[Layout change descriptions]
+--

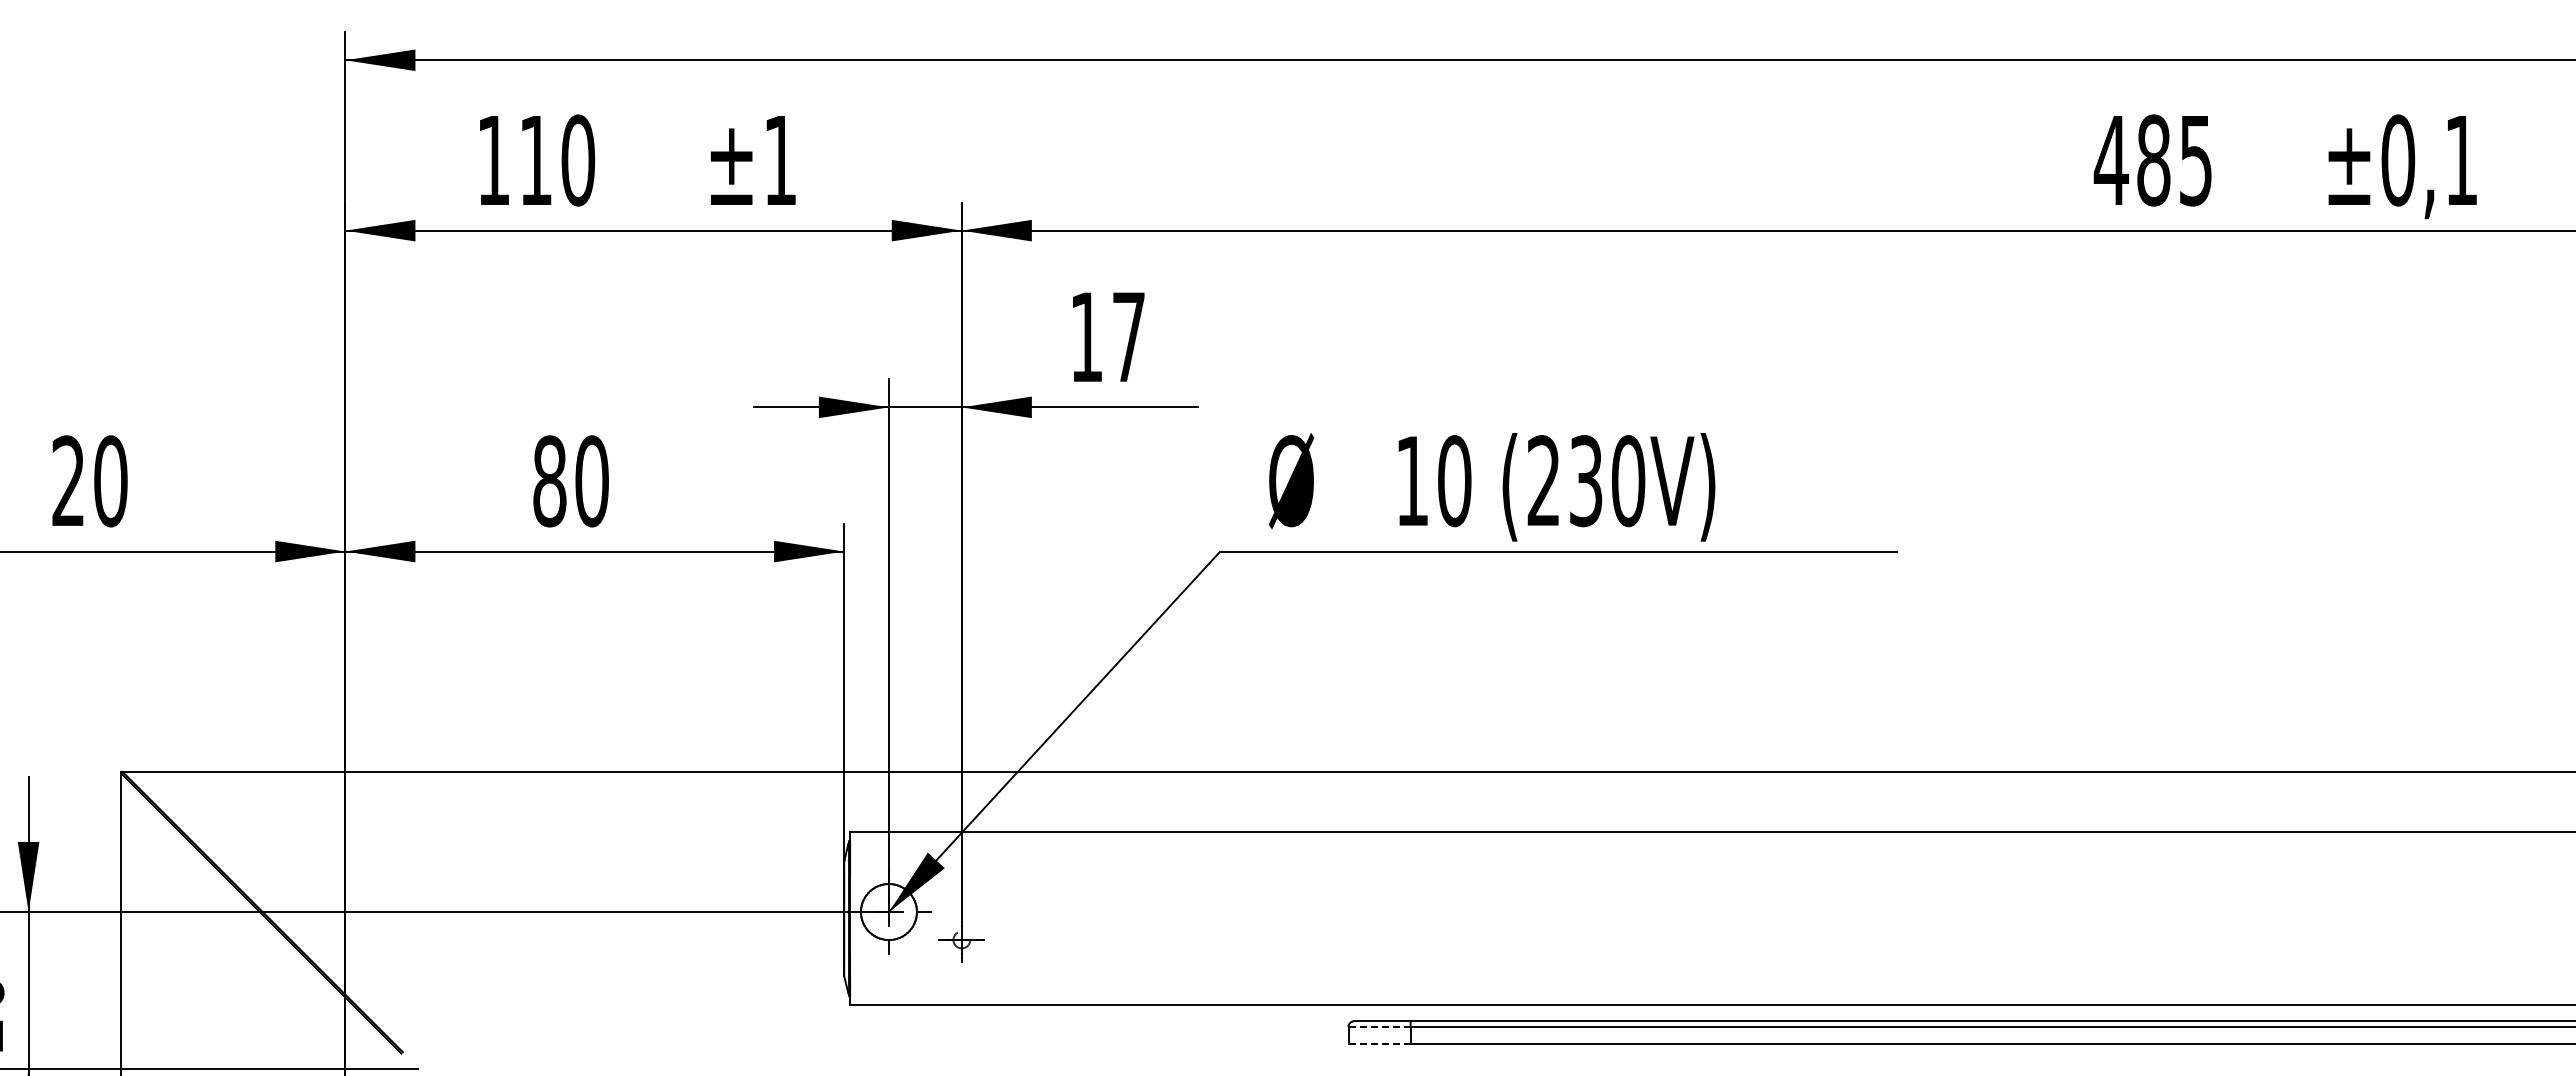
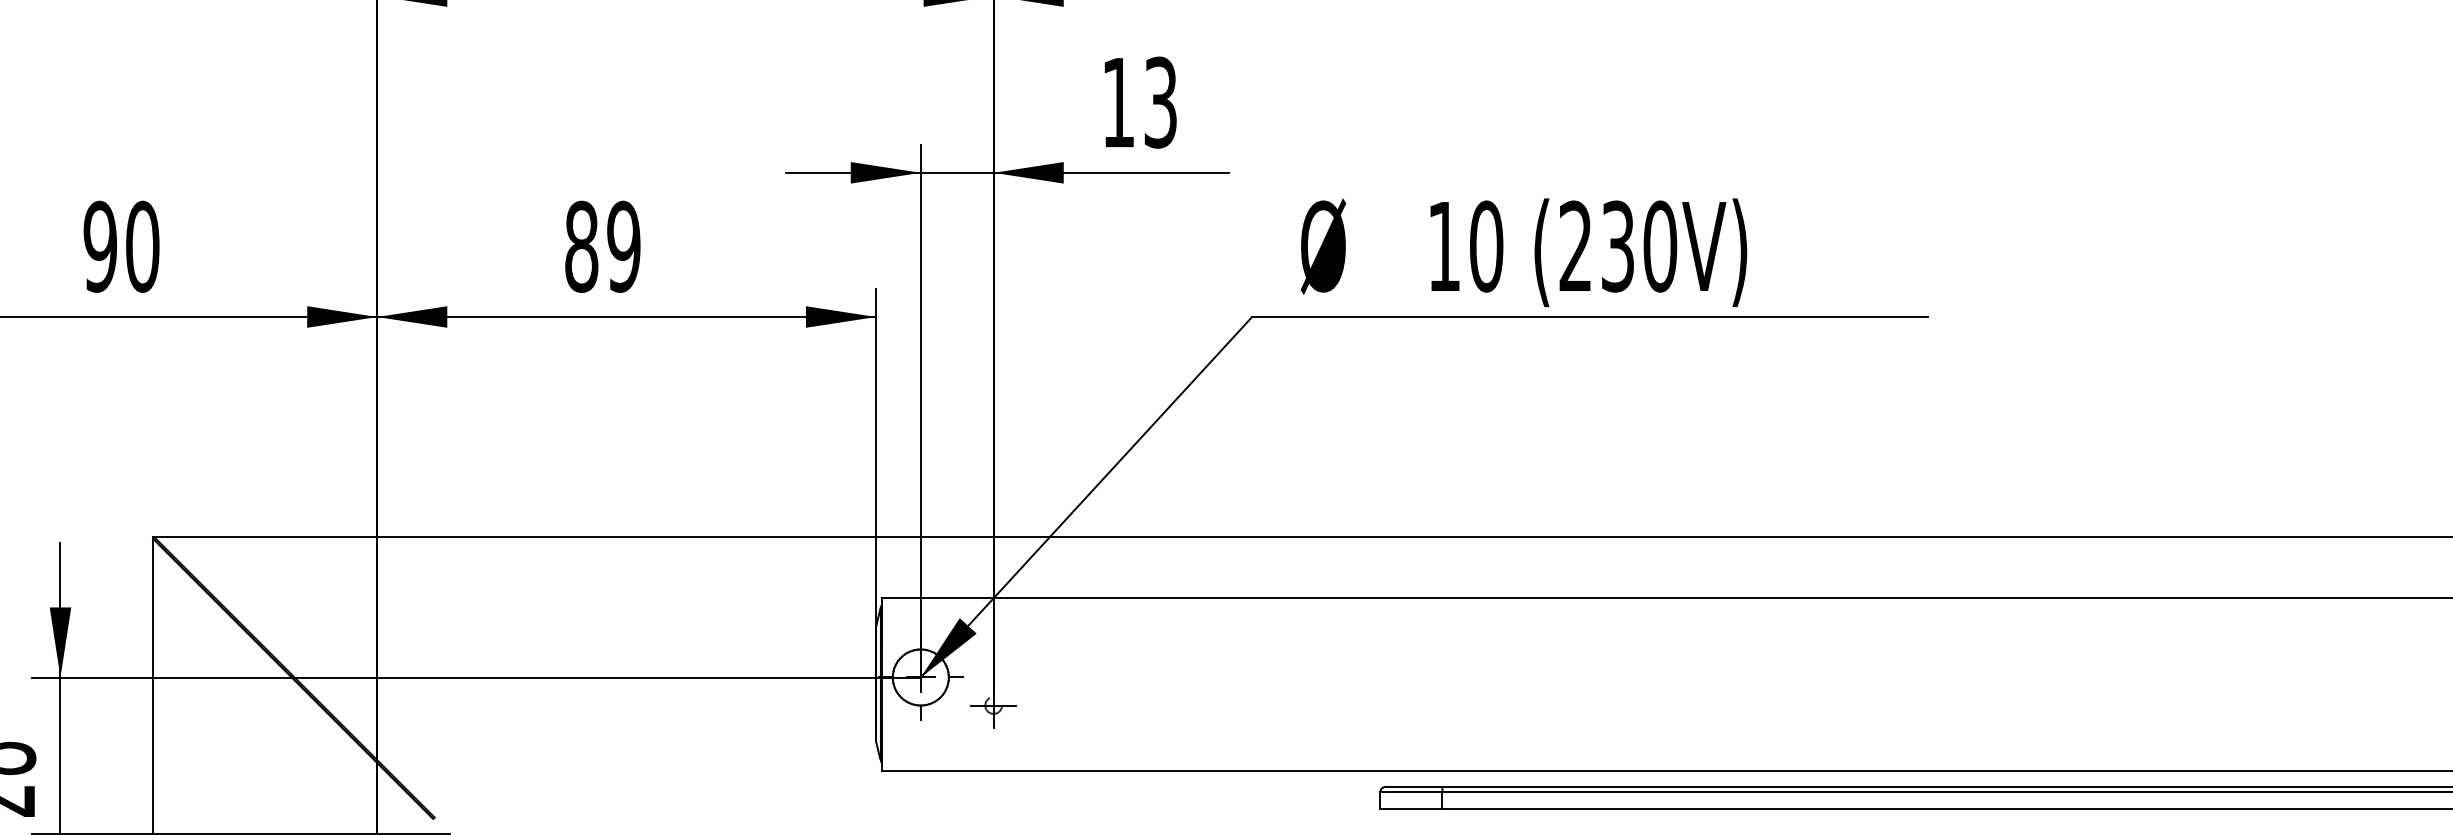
text: (1128, 337) -> (1160, 102), 17 -> 13
text: (68, 481) -> (100, 246), 20 -> 90
text: (591, 481) -> (623, 246), 80 -> 89
line: (1379, 1026) -> (1411, 791), dashed -> solid
line: (1380, 1043) -> (1412, 808), dashed -> solid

+--

▸ **EXERCISE REQUIREMENTS**: The pictures should be dropped, and every line above should be set down again exactly.

▸ **EXERCISE SOLUTION**:
text: (1128, 337) -> (1160, 102), 17 -> 13
text: (68, 481) -> (100, 246), 20 -> 90
text: (591, 481) -> (623, 246), 80 -> 89
line: (1379, 1026) -> (1411, 791), dashed -> solid
line: (1380, 1043) -> (1412, 808), dashed -> solid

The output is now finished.